Good Lord! That took a while for Mr Cruz to come out from under his desk! BA has shot itself in the foot. They cannot seriously expect to re-staff the airline on their new proposed terms and conditions across their very experienced workforce. Whilst BA has been the IAG “cash cow” in good times, it is now a fact that the BA staff (cost cutting saints and well polished apologists) are going to face the full force of this injustice during this crisis. BA has got over 10 billion pounds of cash at his disposal and could survive a year without flying. Willie Walsh and Alex Cruise have brought BA into disrepute and should be sacked. The BA board should also have a good look at themselves as silence is not an option anymore. #BAbetrayal
@Douglas and George
Well said and great points.
Quite prepared to take a pay ut for a limited Time, but surely if staff are having to do this by as much as 60% then it follows that Willie Walsh and Alex Cruz should do the same, also why come at staff for their contracts? Its nothing but opportunistic by BA
@Pete,
There is no free market. Walsh and Cruz are two of the biggest Welfare Queens on this planet. The whole situation with LHR slots is crony capitalism and a rigged game. Heaven only knows how much taxpayer money they have sucked up with their tentacles.

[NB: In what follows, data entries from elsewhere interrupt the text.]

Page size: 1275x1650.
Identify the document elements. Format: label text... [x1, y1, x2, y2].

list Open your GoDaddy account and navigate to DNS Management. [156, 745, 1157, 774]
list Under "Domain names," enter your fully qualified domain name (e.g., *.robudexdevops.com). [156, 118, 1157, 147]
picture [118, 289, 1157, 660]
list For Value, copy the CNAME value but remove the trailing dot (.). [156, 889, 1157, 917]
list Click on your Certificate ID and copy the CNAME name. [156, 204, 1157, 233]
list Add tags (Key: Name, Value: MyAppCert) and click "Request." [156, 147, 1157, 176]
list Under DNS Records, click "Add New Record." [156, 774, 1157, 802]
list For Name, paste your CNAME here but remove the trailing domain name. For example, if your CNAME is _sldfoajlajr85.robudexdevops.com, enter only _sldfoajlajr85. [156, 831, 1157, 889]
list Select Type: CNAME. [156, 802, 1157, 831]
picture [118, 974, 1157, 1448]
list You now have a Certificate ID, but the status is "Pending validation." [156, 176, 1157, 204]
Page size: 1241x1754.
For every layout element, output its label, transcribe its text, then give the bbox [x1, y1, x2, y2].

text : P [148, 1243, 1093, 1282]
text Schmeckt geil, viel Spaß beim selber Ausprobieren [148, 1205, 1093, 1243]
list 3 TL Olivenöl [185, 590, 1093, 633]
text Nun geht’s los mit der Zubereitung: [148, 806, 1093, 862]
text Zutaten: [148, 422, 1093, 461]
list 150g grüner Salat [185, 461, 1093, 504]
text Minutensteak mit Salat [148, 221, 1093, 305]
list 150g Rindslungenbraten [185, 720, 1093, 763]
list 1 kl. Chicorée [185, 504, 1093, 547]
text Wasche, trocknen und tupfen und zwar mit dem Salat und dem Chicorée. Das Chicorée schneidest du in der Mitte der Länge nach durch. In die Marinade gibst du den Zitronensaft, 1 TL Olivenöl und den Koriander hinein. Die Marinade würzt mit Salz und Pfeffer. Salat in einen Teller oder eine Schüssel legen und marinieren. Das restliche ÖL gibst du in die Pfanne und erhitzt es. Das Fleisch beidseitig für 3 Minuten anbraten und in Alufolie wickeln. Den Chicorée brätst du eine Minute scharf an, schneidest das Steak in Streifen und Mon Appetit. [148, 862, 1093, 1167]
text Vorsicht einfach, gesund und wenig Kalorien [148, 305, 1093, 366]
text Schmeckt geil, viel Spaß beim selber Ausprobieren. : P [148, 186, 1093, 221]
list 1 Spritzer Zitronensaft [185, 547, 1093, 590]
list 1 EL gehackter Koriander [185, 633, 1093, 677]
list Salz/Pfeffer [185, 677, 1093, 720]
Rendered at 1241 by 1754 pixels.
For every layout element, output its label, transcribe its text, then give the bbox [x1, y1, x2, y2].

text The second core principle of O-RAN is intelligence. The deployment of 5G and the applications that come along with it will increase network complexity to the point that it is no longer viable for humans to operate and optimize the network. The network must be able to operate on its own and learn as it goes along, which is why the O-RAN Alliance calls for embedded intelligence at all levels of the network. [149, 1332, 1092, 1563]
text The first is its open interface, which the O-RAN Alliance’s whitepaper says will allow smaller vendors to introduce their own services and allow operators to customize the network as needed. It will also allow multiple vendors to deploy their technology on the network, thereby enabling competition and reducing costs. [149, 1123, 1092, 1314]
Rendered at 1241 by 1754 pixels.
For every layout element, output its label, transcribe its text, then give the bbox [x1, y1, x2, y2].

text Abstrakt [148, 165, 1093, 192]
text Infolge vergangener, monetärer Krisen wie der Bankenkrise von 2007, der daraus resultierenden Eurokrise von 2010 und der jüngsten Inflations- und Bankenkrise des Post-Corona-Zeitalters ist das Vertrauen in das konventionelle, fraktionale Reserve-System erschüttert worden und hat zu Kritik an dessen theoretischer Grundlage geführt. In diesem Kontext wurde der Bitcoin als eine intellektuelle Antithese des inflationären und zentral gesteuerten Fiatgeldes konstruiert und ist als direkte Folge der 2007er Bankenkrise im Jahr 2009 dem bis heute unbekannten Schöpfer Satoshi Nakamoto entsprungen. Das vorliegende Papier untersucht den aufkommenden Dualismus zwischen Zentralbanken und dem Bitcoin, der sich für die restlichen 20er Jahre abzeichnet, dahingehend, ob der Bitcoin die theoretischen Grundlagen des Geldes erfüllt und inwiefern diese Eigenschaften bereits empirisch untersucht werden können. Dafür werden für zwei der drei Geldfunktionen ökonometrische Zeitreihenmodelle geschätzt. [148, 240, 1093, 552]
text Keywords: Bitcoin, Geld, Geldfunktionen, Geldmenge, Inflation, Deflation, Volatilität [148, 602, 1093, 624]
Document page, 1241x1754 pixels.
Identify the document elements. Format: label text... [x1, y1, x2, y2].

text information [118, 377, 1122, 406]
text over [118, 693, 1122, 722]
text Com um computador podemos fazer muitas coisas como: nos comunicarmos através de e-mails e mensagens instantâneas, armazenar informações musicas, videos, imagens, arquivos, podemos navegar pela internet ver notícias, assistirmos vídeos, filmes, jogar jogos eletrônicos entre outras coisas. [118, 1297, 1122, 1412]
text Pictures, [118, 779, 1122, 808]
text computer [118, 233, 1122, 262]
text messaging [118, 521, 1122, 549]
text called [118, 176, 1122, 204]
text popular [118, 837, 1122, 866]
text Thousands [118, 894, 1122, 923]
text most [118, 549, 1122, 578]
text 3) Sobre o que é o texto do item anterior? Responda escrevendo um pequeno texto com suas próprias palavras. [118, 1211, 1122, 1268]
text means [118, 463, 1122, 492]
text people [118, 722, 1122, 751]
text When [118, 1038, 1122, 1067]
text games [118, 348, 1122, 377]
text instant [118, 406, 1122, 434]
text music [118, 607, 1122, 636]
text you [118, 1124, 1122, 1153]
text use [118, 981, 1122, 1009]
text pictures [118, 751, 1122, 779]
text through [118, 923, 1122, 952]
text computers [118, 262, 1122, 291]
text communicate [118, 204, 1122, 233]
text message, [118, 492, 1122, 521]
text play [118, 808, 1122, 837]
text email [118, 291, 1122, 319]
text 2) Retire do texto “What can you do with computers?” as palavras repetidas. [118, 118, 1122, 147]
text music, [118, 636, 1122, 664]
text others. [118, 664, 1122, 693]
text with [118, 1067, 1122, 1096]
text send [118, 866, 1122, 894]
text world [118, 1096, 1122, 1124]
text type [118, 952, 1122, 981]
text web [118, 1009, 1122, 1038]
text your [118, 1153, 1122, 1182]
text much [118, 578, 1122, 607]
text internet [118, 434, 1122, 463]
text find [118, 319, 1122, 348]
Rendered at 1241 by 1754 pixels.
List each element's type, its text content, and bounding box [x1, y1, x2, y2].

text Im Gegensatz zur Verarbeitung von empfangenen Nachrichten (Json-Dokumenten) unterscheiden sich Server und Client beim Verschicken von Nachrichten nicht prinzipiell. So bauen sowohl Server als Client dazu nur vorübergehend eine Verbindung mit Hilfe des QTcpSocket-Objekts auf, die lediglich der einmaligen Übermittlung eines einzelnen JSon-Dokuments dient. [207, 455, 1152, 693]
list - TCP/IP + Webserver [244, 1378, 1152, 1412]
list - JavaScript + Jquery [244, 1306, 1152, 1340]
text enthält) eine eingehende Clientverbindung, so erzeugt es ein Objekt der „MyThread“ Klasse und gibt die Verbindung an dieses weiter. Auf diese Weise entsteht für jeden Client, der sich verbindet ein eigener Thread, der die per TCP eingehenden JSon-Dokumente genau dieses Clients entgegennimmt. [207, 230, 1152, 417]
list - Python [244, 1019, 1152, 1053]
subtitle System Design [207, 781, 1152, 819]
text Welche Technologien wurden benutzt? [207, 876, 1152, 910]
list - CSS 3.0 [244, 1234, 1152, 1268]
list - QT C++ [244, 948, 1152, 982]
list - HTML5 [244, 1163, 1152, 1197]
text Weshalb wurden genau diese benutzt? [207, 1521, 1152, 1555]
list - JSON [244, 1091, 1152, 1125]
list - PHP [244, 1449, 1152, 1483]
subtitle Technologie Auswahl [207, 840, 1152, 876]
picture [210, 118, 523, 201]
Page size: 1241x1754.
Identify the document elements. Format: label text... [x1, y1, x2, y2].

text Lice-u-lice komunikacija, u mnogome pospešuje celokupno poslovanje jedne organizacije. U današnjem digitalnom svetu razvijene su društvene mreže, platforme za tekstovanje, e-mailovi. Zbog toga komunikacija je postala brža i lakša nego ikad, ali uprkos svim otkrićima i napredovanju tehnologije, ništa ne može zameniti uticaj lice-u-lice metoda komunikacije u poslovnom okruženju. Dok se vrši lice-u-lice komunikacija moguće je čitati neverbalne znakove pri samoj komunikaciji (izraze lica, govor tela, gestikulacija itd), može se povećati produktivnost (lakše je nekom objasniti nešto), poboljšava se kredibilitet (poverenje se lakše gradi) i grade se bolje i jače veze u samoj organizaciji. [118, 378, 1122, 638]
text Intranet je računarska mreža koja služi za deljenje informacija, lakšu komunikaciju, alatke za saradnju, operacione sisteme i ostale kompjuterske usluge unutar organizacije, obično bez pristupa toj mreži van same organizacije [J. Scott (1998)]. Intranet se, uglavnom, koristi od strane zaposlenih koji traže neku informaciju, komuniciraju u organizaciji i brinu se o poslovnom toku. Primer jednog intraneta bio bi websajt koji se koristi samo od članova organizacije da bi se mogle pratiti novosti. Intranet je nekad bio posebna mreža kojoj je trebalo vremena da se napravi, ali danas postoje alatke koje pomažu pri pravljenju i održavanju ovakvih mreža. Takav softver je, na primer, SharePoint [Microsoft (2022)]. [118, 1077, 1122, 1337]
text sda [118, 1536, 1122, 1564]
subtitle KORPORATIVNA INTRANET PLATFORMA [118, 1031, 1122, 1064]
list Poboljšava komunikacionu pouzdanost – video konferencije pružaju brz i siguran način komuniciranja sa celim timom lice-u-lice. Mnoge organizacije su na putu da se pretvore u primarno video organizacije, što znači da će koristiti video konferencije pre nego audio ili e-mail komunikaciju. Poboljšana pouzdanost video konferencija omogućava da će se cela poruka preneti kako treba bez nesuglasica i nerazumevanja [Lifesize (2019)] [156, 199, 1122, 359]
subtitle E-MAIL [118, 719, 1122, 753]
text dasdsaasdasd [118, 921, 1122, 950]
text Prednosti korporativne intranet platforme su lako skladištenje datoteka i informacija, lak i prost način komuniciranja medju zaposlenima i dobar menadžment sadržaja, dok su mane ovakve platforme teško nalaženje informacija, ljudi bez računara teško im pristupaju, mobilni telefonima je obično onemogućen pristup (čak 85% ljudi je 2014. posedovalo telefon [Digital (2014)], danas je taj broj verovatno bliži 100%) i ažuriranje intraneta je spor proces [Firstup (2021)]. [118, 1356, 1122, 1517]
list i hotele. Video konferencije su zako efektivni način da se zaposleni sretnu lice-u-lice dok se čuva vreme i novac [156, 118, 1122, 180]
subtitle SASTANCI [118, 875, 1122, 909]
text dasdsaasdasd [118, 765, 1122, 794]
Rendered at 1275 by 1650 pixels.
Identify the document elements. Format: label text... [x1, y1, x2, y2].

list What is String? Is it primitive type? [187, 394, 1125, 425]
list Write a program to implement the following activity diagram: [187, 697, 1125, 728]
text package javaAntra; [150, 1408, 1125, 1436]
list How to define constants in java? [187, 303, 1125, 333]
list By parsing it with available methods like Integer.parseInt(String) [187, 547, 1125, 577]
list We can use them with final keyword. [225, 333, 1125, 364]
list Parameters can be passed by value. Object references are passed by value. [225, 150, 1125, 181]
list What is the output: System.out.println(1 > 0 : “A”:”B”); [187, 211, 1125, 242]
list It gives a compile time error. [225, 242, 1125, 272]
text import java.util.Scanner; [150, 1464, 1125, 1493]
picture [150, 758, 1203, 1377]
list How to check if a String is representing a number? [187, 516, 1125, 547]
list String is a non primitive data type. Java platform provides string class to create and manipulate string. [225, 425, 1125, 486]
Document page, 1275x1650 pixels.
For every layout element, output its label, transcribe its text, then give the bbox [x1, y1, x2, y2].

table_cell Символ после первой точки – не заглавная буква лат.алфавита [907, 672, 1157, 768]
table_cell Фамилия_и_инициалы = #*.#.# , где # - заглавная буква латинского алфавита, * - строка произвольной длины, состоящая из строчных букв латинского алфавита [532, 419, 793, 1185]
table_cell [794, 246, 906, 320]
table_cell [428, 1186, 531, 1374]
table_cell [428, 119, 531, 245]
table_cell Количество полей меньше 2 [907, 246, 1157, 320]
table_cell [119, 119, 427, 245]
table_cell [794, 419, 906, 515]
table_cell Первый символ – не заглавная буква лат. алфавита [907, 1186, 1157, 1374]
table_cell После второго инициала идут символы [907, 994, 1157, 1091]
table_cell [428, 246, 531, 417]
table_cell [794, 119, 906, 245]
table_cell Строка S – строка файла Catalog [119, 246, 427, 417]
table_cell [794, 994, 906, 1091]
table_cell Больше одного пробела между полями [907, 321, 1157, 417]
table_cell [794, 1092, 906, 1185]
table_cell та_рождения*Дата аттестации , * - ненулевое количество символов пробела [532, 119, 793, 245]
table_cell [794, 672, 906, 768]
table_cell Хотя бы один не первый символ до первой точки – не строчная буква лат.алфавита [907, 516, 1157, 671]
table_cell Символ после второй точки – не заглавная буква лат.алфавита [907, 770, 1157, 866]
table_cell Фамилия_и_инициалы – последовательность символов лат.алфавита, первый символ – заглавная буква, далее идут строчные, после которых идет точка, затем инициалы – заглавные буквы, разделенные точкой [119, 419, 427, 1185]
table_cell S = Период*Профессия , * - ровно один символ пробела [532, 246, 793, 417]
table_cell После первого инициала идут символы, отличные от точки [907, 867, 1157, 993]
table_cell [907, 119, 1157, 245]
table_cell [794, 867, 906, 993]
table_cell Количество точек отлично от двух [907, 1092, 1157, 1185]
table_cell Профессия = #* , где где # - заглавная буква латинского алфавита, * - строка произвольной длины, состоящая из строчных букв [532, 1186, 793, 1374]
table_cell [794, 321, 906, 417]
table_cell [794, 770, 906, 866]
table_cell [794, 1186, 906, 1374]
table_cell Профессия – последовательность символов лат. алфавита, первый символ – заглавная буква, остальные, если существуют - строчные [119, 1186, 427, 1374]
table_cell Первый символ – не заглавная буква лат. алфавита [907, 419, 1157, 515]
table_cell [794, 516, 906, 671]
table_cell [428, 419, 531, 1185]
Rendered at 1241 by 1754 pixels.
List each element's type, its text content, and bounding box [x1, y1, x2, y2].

If they weren’t buying Air Europa there would be cash to preserve some jobs and be a bit fairer to the loyal staff that make an airline. The guy needs to go back to running a low cost out fit like he did at Vueling. IAG is obsessed with Spain. UK government need to get tough with thus shoddy old fashioned outfit.
Unions frequently take such bold actions to extract excessive benefits that hamper Airlines. They regularly strike and disrupt travel for thousands. They cost the company money. Now when the airlines are in a favorable position to negotiate fairer conditions, unions complain. BA management should do what’s best for the long term viability and profitability of the airline. There is an oversupply of labor, so airlines should take advantage of this negotiating position including to lay off everyone and hire new or old employees at market wages.